Quantifying generalization in reinforcement learning
We’re releasing CoinRun, a training environment which provides a metric for an agent’s ability to transfer its experience to novel situations and has already helped clarify a longstanding puzzle in reinforcement learning. CoinRun strikes a desirable balance in complexity: the environment is simpler than traditional platformer games like Sonic the Hedgehog but still poses a worthy generalization challenge for state of the art algorithms.

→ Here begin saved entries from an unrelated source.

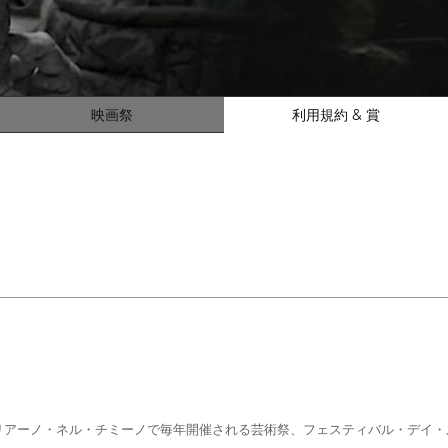
映画祭
利用規約 & 賞
リアーノ・ネル・チミーノで毎年開催される芸術祭、フェスティバル・デイ・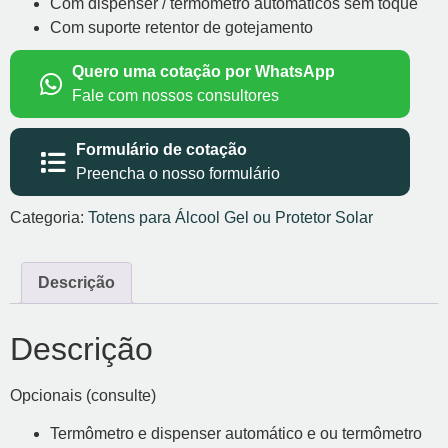
Com dispenser / termômetro automáticos sem toque
Com suporte retentor de gotejamento
Quero uma cotação por WhatsApp
Fale com nossos consultores
Formulário de cotação
Preencha o nosso formulário
Categoria:
Totens para Álcool Gel ou Protetor Solar
Descrição
Descrição
Opcionais (consulte)
Termômetro e dispenser automático e ou termômetro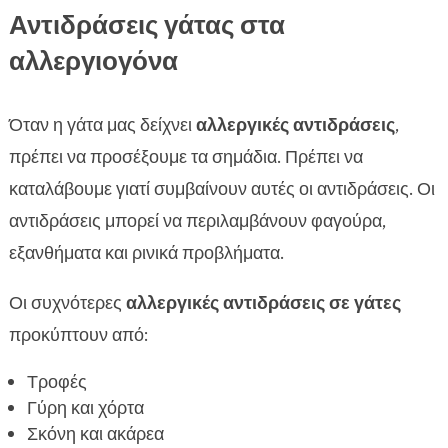
Αντιδράσεις γάτας στα
αλλεργιογόνα
Όταν η γάτα μας δείχνει
αλλεργικές αντιδράσεις
,
πρέπει να προσέξουμε τα σημάδια. Πρέπει να
καταλάβουμε γιατί συμβαίνουν αυτές οι αντιδράσεις. Οι
αντιδράσεις μπορεί να περιλαμβάνουν φαγούρα,
εξανθήματα και ρινικά προβλήματα.
Οι συχνότερες
αλλεργικές αντιδράσεις σε γάτες
προκύπτουν από:
Τροφές
Γύρη και χόρτα
Σκόνη και ακάρεα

In recent years, reinforcement learning (RL) has made significant strides in solving complex tasks, from playing Atari games to mastering board games like Go. However, one of the key challenges in RL remains the ability of agents to generalize their learned experiences to novel situations. To address this issue, researchers have developed a new training environment called CoinRun, which provides a metric for evaluating an agent’s generalization capabilities. This environment has already shed light on a longstanding puzzle in reinforcement learning and offers a balanced complexity for testing state-of-the-art algorithms.
CoinRun is designed to strike a desirable balance in complexity. Unlike traditional platformer games such as Sonic the Hedgehog, which are highly complex and computationally intensive, CoinRun simplifies the game mechanics while still posing a meaningful generalization challenge. By focusing on core elements of platforming games, CoinRun allows researchers to study the fundamental aspects of generalization without being overwhelmed by the intricacies of more complex environments.
The core objective in CoinRun is for an agent to collect coins while avoiding obstacles. The game features a grid-based world with varying terrain, including platforms, pits, and power-ups. Agents must learn to navigate these environments efficiently, adapting to different layouts and configurations. The key metric in CoinRun is the agent’s ability to transfer its experience from the training environment to unseen test environments, which are designed to challenge the agent’s generalization skills.
One of the puzzles that CoinRun has helped clarify revolves around the performance of state-of-the-art RL algorithms in generalization tasks. Previously, it was observed that these algorithms often struggled to generalize to novel situations, despite achieving high performance in training environments. This discrepancy raised questions about the true capabilities of RL agents and the effectiveness of existing algorithms.
CoinRun has provided valuable insights into this puzzle by offering a controlled and focused environment for studying generalization. By systematically varying the complexity and structure of the game, researchers can better understand the factors that influence an agent’s ability to generalize. This environment has enabled the identification of specific challenges and limitations in current RL algorithms, paving the way for future improvements.
In addition to its role in clarifying existing puzzles, CoinRun also serves as a platform for testing and benchmarking new algorithms. By providing a standardized metric for generalization, the environment encourages researchers to develop and evaluate novel approaches to reinforcement learning. This, in turn, drives innovation and accelerates progress in the field.
The release of CoinRun marks a significant step forward in the study of generalization in reinforcement learning. By offering a balanced and focused environment, it allows researchers to investigate the core challenges of generalization and develop more effective algorithms. As the field continues to evolve, CoinRun is poised to become a cornerstone for evaluating the true capabilities of RL agents in transferring their experiences to novel situations.
In conclusion, the introduction of CoinRun as a training environment for reinforcement learning represents a crucial development in the field. By providing a metric for generalization and offering a balanced complexity, it has helped clarify a longstanding puzzle and offers a platform for testing state-of-the-art algorithms. As researchers continue to explore and refine RL techniques, CoinRun will play a pivotal role in advancing our understanding of how agents can effectively transfer their experiences to new and challenging environments.